Mesdames, Messieurs,

Devant vous, dans cette ville qui a connu il y a trois ans l’attaque la plus meurtrière qu’ait jamais subie l’Amérique, je voudrais vous faire part d’une conviction : ensemble, nous viendrons à bout du terrorisme. C’est une question de volonté. C’est une question de lucidité.

La volonté, parce que seule la mobilisation constante des responsables politiques, seul le travail nuit et jour des services de renseignement et l’emploi systématique des moyens technologiques à notre disposition, seule la vigilance de tous les citoyens nous permettront de déjouer de futures attaques. La menace est grave. Mais notre détermination absolue à y faire face l’est tout autant.

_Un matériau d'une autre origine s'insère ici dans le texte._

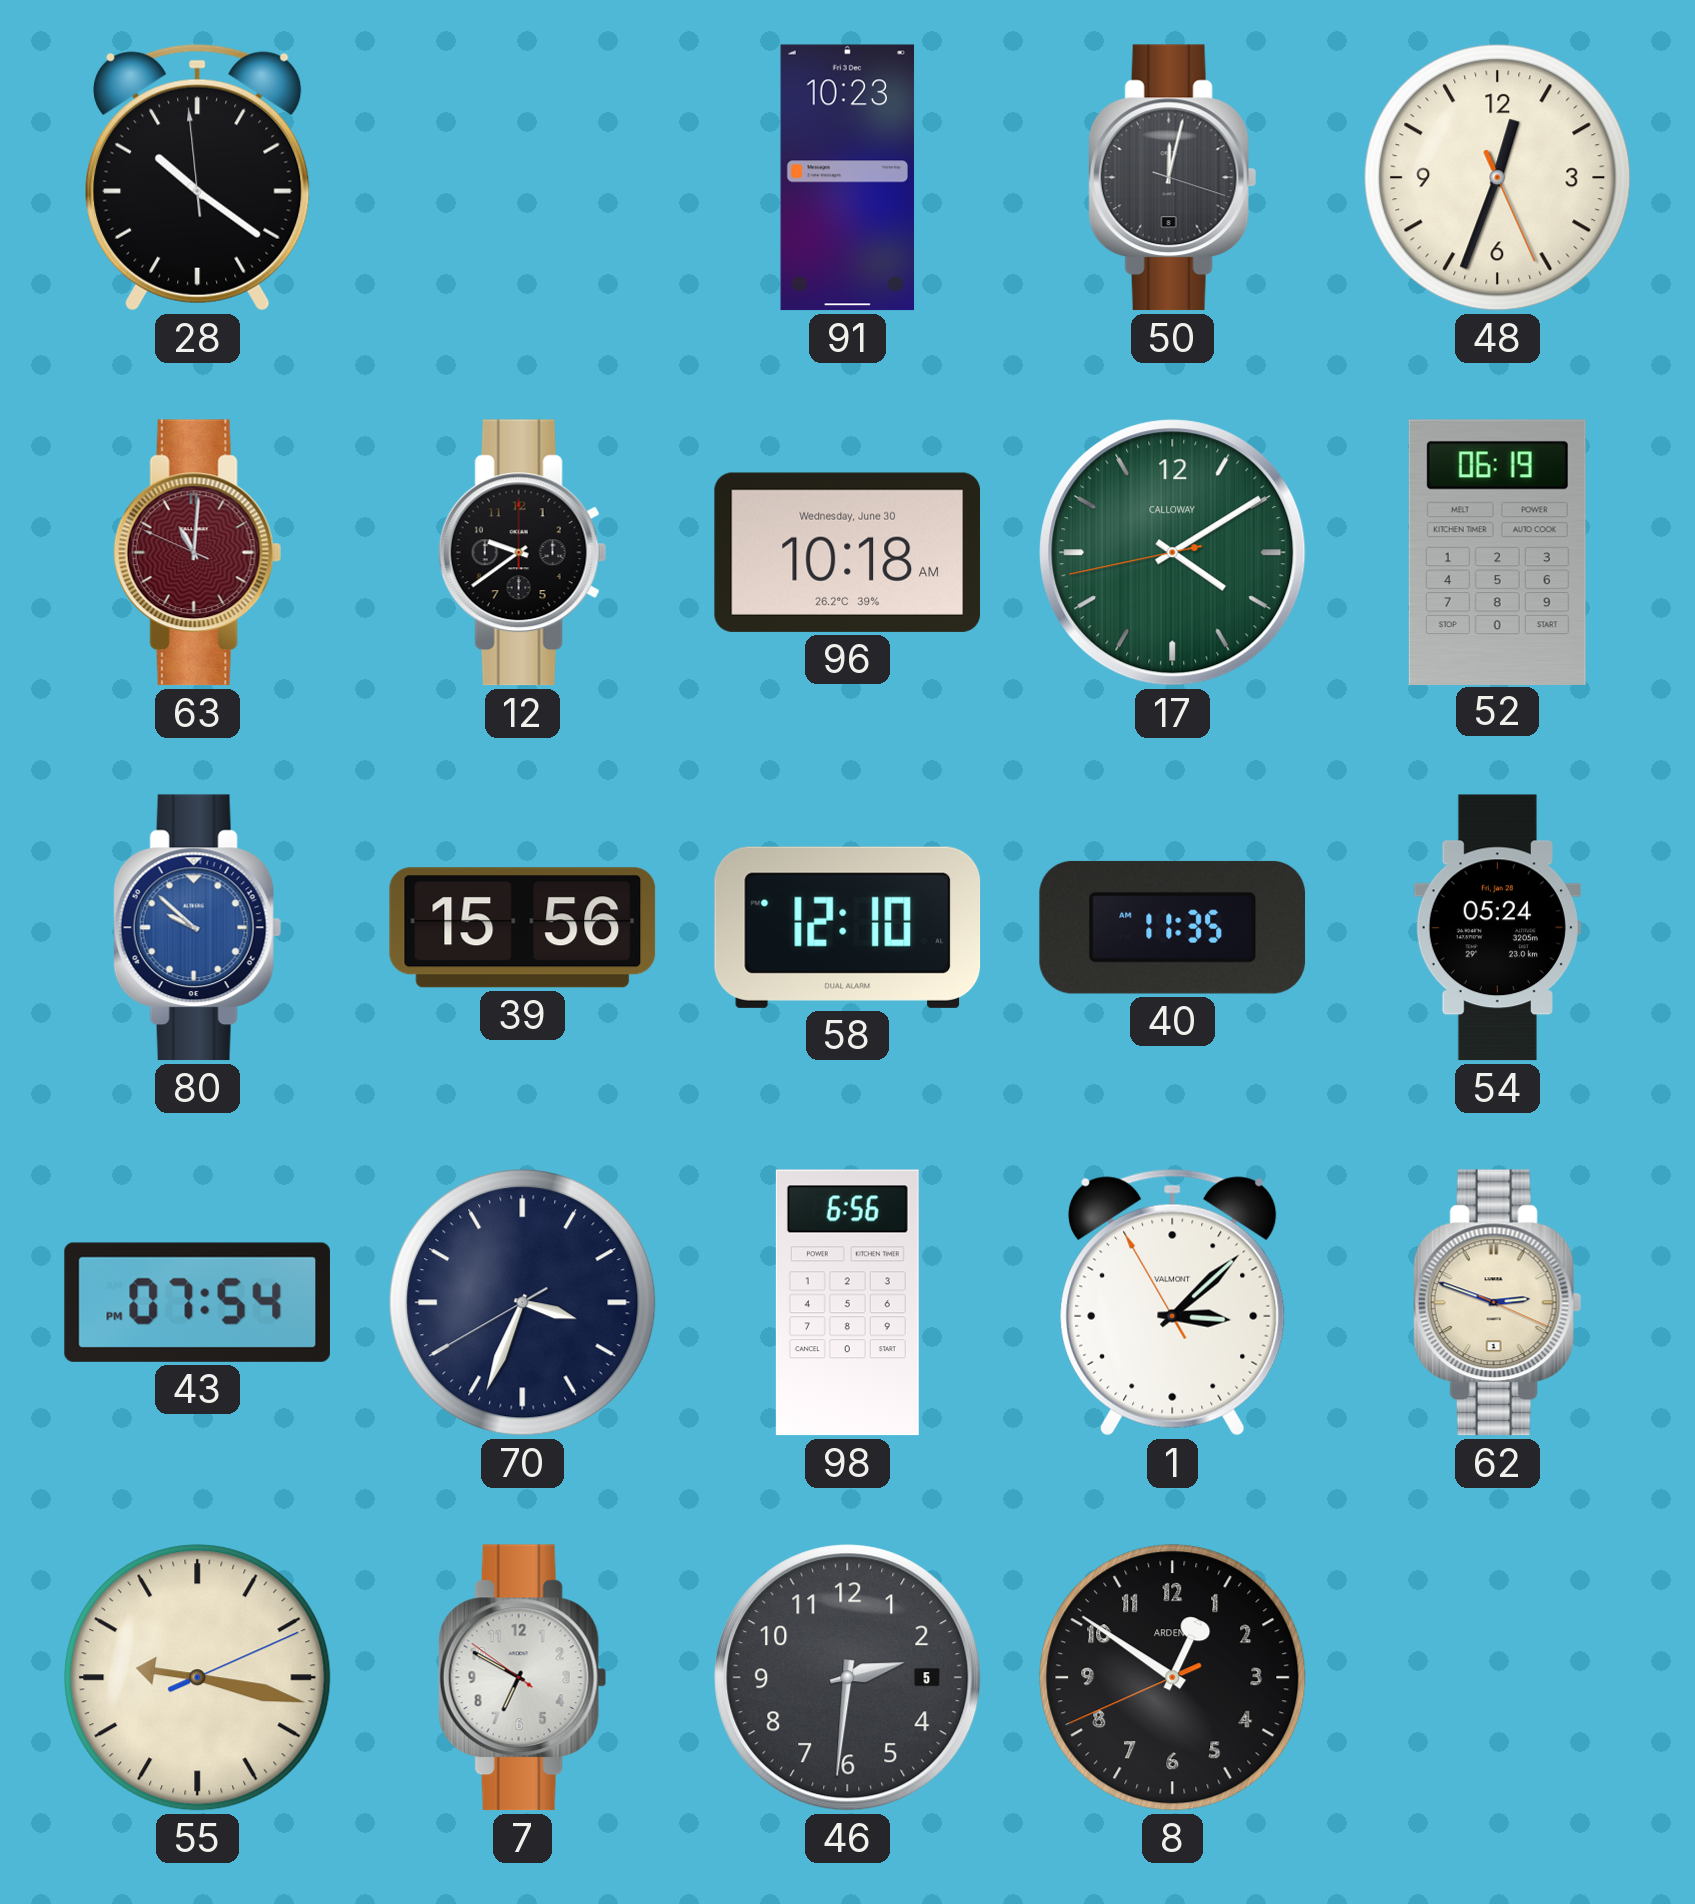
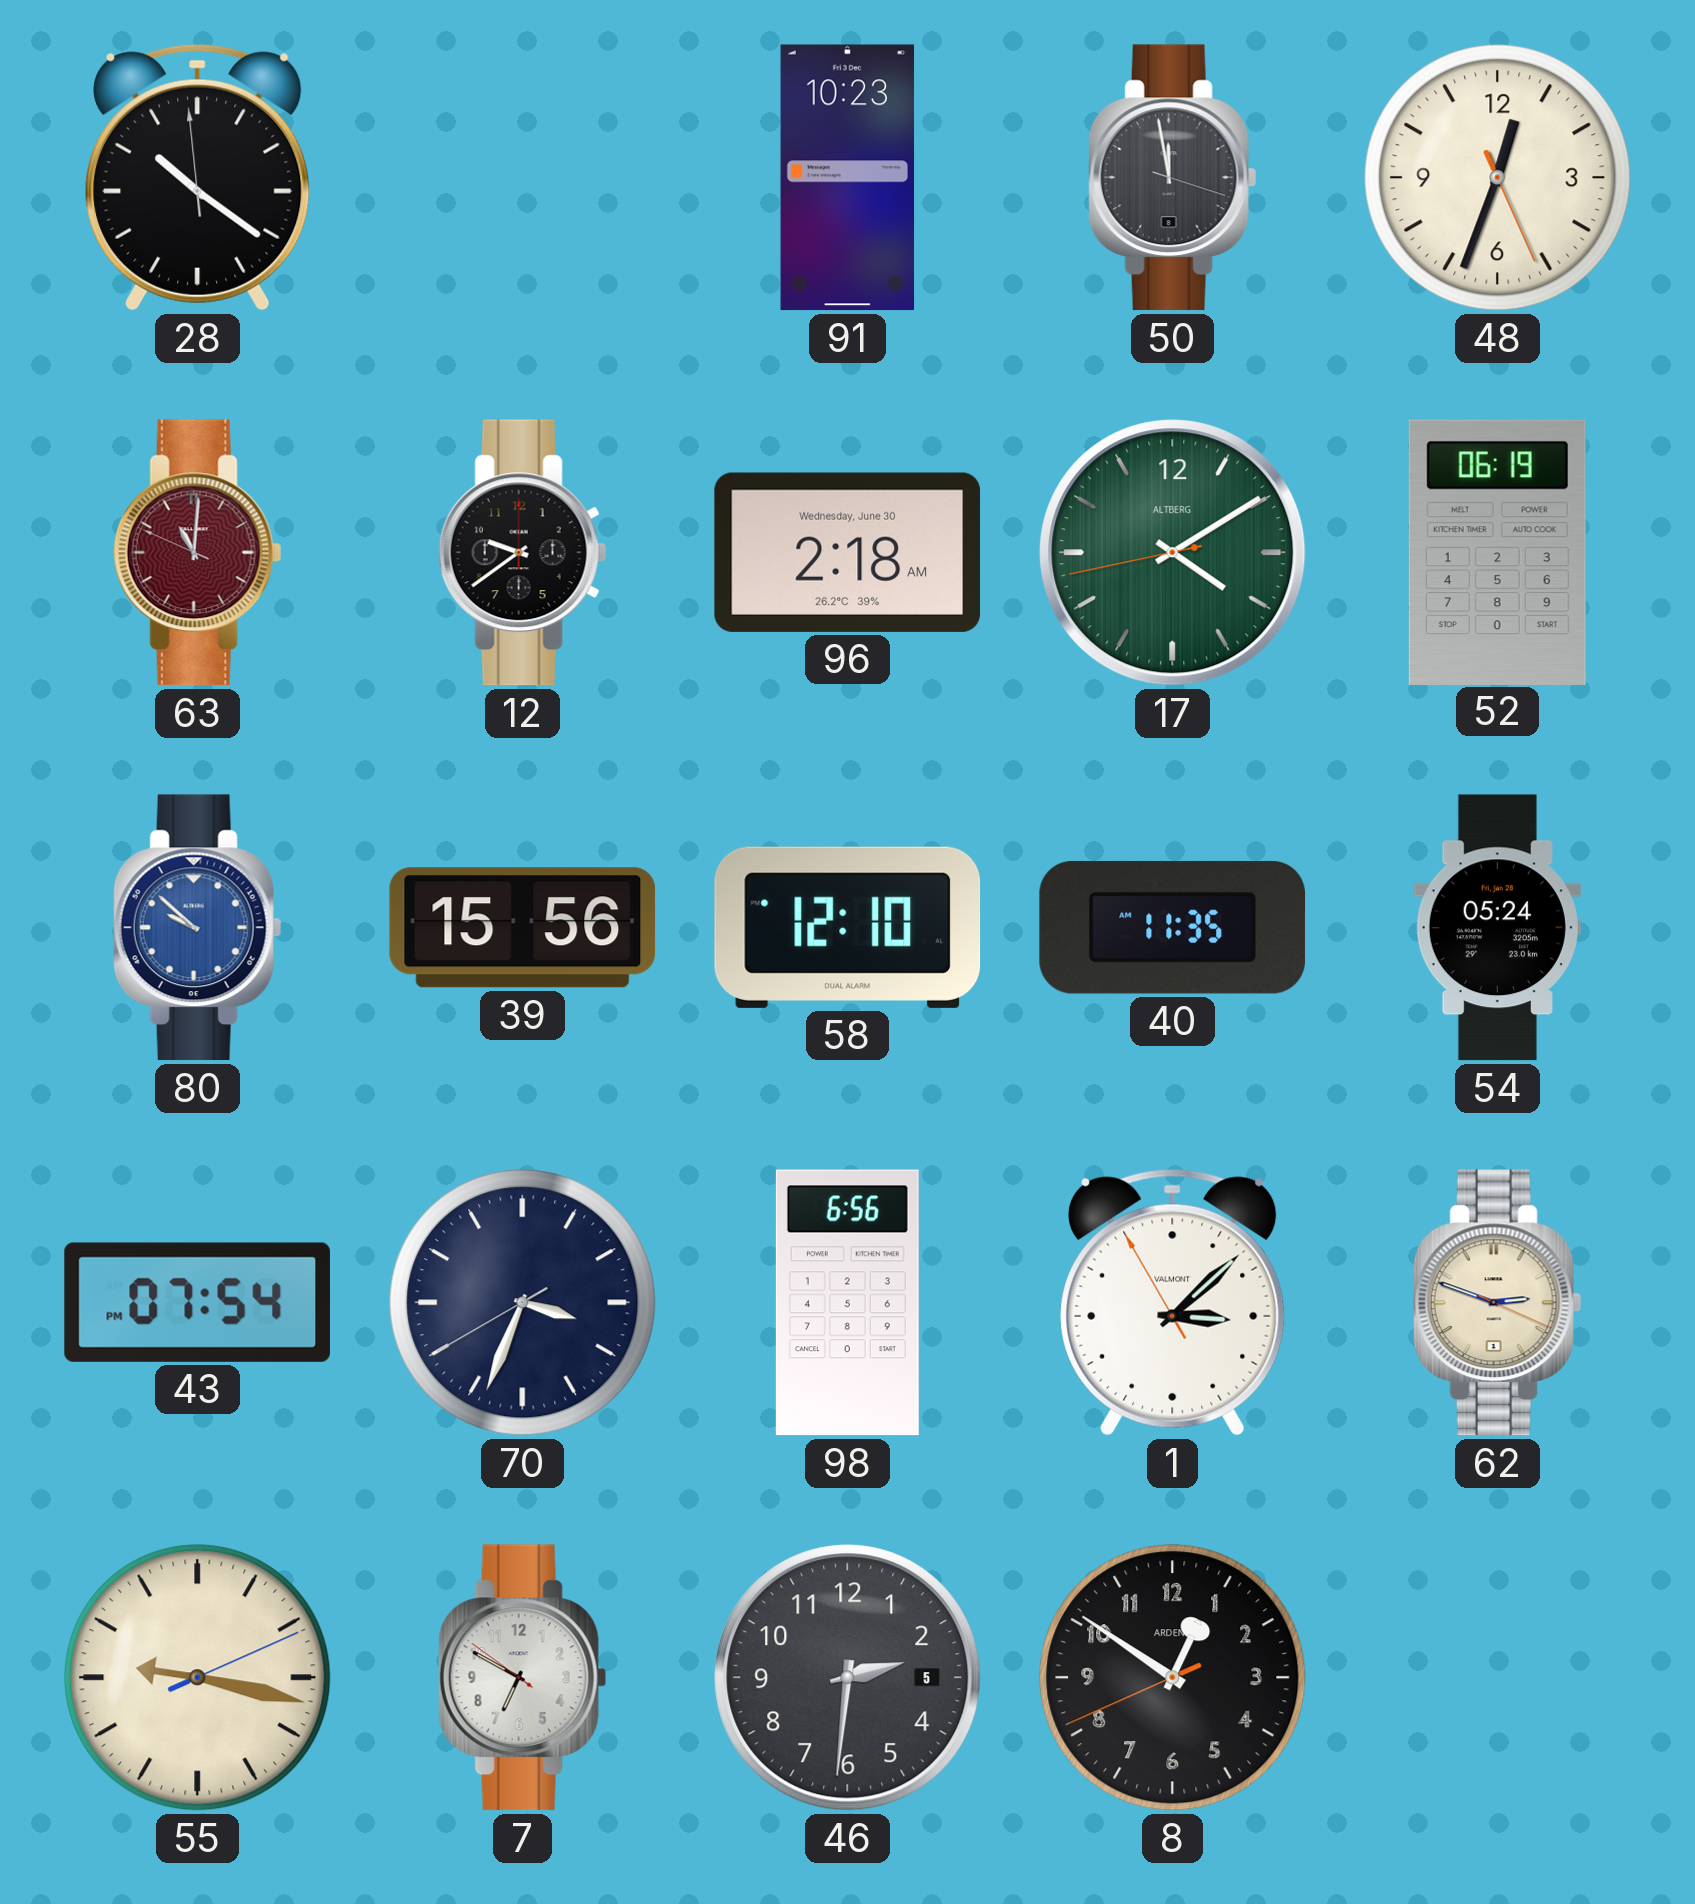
50: 12:02 -> 11:58
96: 10:18 -> 2:18
17 brand: CALLOWAY -> ALTBERG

La lucidité, parce que nous faisons face à un mouvement qui garde un coup d’avance sur nous. Il faut renverser la tendance. Comment ? Le terrorisme est un iceberg, avec une partie visible et une partie immergée. Il appelle un traitement global : face à la partie visible, nous devons démultiplier nos efforts dans le domaine du renseignement, de la police, des contrôles aux frontières, des enquêtes judiciaires, de la traque sur le terrain, de la coopération technique avec les pays à risque, afin de remonter une à une les filières et de les démanteler. Face à la partie immergée, face à cette réalité complexe dont se nourrit le terrorisme, il faut mêler la ruse et la grâce.

La ruse, pour aller au fond des problèmes, comprendre et démonter les mécanismes de la haine, désamorcer les facteurs de conflit ou d’incompréhension. De ce point de vue, le détournement systématique des moyens médiatiques et de communication par les groupes terroristes devrait nous inciter à la réflexion : pouvons-nous accepter que nos imaginations soient prisonnières de communiqués menaçants mais souvent faux ou dépourvus de toute crédibilité diffusés par internet ? Allons-nous continuer à accorder aux messages de propagande islamistes transmis par les chaînes de télévision une attention disproportionnée par rapport à la réalité des rapports de  force ? Devons-nous subir des images qui n’ont d’autre but que la propagation de l’horreur et de la peur, pour toucher nos pays au cœur, affaiblir, manipuler et diviser nos peuples. Face à l’esprit de destruction c’est en nous que nous devons trouver les ressources nécessaires : sur le ring du monde, face à un adversaire qui ne respecte aucune règle, ce n’est pas de la boxe qu’il faut faire, mais bien du judo, c’est-à-dire utiliser l’énergie et les erreurs de nos adversaires qui, pour nous frapper, veulent prendre en otage les peuples. Sans jamais se résigner, il faut savoir esquiver, feindre, se dérober.

La grâce, pour saisir les opportunités, faire preuve d’audace, tendre des mains jusque là fermées, dans la fidélité à nos valeurs et à nos idéaux. L’approfondissement de notre politique de coopération, l’aide au traitement des épidémies qui ravagent des continents entiers, les travaux conjoints sur la maîtrise des phénomènes climatiques sont autant de voies à approfondir ensemble.

Notre siècle est face à un défi majeur. Ne nous trompons pas. Demain nos enfants nous demanderont des comptes sur les décisions que nous aurons prises aujourd’hui pour la justice et pour la paix. C’est aujourd’hui que nous devons réagir. C’est maintenant que nous devons nous mobiliser et travailler ensemble à l’unité du monde. Nous avons tous à gagner d’une meilleure coopération entre les Etats. Nous avons tous à gagner de l’affirmation sereine des identités, du respect accordée à chaque nation, de l’égalité entre les peuples.

Lorsque j’étais étudiant, il y malheureusement un certain temps, l’usage était de dire : ce qui est bon pour la General Motors est bon pour les Etats-Unis, et ce qui est bon pour les Etats-Unis est bon pour le monde. Aujourd’hui je crois qu’il serait plus juste de dire : ce qui est bon pour les peuples est bon pour le monde, et ce qui est bon pour le monde est bon aussi pour les Etats-Unis.